Looking at the records below, count how many lines contain the string "indicating". Give that number alone.

== Extracted material

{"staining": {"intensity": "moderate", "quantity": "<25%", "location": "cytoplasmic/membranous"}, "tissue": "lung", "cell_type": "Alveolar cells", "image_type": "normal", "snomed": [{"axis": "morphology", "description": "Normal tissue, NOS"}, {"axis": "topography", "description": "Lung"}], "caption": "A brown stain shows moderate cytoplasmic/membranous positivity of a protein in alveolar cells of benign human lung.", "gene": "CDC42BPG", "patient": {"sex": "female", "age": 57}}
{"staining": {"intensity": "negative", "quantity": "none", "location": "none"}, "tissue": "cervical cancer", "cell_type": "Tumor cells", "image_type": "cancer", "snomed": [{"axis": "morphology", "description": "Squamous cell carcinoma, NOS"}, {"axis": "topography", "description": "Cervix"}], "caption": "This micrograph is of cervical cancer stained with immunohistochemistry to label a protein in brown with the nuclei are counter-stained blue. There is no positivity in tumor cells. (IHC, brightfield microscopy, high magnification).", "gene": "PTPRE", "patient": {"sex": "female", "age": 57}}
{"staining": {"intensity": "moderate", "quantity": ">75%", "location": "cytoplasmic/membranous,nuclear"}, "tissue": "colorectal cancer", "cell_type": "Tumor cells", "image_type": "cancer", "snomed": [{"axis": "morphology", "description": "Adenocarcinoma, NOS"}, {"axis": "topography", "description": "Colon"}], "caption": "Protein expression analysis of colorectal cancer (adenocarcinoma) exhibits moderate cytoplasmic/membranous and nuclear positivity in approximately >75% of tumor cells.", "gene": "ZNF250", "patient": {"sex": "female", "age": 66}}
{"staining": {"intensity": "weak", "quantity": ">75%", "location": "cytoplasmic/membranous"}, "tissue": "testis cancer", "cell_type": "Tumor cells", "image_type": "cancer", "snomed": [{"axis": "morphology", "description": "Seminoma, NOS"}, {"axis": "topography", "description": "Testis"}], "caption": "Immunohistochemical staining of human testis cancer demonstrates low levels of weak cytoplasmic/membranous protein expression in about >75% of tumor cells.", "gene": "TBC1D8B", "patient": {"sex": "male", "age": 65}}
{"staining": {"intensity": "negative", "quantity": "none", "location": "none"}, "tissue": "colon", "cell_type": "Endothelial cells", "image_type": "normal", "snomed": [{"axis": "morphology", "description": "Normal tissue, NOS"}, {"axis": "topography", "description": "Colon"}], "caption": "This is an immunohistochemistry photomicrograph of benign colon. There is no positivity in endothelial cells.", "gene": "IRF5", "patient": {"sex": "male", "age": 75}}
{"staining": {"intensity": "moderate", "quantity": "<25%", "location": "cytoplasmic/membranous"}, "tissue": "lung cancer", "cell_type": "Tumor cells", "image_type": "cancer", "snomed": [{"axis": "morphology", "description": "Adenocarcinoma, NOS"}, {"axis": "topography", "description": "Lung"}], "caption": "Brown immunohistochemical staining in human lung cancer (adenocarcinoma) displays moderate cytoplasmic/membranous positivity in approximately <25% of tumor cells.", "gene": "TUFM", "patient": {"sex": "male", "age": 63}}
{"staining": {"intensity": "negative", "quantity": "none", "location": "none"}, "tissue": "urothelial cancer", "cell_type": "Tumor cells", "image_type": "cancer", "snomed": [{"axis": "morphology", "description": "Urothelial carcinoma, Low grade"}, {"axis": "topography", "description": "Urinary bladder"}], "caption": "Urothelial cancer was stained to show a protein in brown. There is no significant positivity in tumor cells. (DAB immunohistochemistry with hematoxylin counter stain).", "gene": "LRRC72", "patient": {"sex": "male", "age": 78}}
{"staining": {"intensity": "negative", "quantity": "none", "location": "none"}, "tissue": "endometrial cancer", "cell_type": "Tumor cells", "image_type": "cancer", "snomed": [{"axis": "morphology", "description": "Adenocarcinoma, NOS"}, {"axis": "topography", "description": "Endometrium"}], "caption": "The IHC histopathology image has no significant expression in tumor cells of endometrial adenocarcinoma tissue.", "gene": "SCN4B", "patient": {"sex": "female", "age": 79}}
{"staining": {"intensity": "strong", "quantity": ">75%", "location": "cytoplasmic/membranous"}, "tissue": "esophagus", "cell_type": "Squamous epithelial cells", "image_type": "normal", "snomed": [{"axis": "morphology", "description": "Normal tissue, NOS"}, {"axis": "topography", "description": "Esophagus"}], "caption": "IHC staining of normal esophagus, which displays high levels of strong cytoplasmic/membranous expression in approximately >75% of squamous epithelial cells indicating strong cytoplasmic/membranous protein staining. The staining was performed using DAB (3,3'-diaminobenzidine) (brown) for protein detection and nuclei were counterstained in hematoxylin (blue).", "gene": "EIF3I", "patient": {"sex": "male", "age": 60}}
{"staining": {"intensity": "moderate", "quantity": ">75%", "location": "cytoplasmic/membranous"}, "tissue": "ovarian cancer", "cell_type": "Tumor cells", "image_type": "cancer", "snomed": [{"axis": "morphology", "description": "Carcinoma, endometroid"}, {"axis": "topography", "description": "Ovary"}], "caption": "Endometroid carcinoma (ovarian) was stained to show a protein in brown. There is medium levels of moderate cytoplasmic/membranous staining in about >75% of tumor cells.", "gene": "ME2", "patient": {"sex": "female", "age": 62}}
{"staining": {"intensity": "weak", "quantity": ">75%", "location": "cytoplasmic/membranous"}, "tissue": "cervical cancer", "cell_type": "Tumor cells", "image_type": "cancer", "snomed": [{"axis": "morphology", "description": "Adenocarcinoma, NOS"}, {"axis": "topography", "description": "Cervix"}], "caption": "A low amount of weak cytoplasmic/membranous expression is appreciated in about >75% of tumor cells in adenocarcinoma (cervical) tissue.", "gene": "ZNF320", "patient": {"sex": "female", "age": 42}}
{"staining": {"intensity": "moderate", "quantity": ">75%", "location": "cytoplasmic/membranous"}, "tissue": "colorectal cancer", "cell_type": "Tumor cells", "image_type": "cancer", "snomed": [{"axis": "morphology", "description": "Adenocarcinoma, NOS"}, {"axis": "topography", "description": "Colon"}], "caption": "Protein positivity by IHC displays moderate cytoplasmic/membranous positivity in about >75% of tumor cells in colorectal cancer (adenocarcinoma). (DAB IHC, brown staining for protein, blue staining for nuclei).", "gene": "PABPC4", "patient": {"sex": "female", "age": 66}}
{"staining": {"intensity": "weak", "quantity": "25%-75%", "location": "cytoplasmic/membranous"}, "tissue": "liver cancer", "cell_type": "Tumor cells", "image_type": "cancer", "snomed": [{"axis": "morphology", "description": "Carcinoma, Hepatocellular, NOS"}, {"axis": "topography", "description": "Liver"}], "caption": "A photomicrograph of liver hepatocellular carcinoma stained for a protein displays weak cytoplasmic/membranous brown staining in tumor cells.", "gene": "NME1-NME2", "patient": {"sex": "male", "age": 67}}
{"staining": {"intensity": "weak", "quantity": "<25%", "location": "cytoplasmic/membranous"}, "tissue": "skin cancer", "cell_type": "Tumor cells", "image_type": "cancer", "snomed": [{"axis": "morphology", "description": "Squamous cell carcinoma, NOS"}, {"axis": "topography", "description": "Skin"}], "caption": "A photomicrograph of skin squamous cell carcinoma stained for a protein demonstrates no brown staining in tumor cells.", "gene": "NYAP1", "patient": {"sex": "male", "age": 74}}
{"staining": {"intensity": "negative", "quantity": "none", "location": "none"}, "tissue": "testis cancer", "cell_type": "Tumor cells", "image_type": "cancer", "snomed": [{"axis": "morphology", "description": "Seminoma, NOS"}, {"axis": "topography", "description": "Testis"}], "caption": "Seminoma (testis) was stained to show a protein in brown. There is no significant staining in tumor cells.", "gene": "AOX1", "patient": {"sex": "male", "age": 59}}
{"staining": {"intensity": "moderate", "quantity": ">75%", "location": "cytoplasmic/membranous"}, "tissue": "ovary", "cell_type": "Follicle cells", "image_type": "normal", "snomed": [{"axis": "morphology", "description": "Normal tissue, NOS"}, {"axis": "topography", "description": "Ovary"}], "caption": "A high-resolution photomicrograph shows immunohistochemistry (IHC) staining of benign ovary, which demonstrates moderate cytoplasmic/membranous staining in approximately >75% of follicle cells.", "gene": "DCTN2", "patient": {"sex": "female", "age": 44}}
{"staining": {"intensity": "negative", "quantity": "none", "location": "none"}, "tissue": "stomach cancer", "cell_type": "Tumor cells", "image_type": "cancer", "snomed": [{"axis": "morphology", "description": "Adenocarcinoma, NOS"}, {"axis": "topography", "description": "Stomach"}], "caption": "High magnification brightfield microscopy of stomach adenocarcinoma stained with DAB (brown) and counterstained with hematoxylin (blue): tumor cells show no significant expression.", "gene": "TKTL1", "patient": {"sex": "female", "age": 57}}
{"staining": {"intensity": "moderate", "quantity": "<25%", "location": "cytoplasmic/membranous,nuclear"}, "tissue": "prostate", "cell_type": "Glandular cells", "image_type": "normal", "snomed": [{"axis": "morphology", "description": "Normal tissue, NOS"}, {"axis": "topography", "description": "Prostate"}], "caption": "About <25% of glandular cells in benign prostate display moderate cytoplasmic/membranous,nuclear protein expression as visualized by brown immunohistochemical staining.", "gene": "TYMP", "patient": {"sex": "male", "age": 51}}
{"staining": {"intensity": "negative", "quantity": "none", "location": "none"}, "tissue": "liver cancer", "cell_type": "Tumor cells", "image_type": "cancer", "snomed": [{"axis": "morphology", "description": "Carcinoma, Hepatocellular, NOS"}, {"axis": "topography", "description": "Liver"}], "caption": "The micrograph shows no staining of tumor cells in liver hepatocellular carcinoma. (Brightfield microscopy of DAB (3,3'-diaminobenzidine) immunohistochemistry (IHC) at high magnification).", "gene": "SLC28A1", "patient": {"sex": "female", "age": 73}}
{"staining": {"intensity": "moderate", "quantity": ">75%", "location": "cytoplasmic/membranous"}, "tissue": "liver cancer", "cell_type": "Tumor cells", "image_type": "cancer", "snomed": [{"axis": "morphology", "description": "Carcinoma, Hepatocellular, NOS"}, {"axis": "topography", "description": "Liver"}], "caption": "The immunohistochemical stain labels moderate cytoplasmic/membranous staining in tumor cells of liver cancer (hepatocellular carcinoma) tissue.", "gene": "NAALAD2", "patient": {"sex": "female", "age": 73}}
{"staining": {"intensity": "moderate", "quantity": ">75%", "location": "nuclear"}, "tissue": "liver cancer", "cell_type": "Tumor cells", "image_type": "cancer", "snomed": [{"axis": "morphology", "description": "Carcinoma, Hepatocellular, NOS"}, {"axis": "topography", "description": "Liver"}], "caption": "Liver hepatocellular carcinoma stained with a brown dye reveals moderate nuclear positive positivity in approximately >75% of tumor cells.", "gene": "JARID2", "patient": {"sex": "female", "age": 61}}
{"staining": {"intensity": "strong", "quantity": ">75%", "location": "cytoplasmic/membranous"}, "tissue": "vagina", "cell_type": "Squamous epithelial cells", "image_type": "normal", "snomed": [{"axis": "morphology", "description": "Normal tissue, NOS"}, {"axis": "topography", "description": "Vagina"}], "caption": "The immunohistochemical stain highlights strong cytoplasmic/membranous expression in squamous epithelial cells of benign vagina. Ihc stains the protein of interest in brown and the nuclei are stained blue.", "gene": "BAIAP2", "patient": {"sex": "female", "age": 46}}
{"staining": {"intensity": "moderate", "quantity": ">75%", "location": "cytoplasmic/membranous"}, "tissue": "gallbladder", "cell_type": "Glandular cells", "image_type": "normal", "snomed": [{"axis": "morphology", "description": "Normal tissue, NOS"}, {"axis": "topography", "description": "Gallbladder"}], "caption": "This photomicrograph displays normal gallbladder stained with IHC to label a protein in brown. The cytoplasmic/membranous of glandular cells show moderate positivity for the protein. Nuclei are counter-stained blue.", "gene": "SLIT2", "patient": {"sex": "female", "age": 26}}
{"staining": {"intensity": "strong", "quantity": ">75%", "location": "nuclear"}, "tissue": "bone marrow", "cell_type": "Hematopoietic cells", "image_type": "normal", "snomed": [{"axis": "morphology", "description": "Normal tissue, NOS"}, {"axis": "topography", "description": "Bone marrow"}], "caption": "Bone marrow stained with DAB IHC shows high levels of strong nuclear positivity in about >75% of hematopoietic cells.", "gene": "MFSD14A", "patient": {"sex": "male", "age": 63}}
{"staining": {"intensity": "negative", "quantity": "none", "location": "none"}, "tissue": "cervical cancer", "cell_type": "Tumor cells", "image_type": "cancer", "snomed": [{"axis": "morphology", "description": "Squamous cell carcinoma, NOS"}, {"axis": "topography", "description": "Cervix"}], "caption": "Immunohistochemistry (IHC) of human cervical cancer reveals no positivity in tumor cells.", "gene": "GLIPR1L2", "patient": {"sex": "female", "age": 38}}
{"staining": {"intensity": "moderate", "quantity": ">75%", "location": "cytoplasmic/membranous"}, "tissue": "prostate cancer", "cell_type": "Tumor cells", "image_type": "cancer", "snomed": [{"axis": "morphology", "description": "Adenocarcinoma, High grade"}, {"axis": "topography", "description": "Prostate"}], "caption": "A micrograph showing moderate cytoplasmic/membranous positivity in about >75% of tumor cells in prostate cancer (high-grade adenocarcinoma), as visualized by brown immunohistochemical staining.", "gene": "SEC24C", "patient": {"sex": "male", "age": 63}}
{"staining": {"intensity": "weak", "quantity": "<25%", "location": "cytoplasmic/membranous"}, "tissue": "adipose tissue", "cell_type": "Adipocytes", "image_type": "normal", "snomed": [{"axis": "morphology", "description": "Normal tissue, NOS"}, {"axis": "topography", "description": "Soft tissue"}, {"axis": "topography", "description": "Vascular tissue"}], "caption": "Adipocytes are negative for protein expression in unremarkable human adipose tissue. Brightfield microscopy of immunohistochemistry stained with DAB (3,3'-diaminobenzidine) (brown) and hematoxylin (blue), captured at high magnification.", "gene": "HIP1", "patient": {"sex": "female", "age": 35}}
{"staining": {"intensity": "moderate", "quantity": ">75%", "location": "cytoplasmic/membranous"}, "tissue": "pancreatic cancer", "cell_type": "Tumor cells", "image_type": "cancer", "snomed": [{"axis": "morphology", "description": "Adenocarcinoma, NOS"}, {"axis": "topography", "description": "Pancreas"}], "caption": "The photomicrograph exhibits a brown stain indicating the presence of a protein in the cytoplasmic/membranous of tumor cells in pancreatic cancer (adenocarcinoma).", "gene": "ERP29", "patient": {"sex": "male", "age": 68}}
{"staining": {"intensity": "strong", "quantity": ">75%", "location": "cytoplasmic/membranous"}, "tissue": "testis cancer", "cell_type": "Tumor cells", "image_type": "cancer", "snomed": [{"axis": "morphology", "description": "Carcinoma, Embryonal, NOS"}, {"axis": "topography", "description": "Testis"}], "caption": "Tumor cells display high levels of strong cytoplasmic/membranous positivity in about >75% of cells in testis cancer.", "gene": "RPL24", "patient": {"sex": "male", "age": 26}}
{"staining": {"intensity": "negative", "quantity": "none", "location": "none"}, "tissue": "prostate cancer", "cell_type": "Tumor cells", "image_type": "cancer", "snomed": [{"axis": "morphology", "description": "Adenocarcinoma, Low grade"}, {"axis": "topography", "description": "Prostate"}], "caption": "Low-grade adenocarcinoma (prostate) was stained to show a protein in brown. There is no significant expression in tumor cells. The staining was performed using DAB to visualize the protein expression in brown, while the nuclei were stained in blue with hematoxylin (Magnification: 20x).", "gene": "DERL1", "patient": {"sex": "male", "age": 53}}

====

Response = 2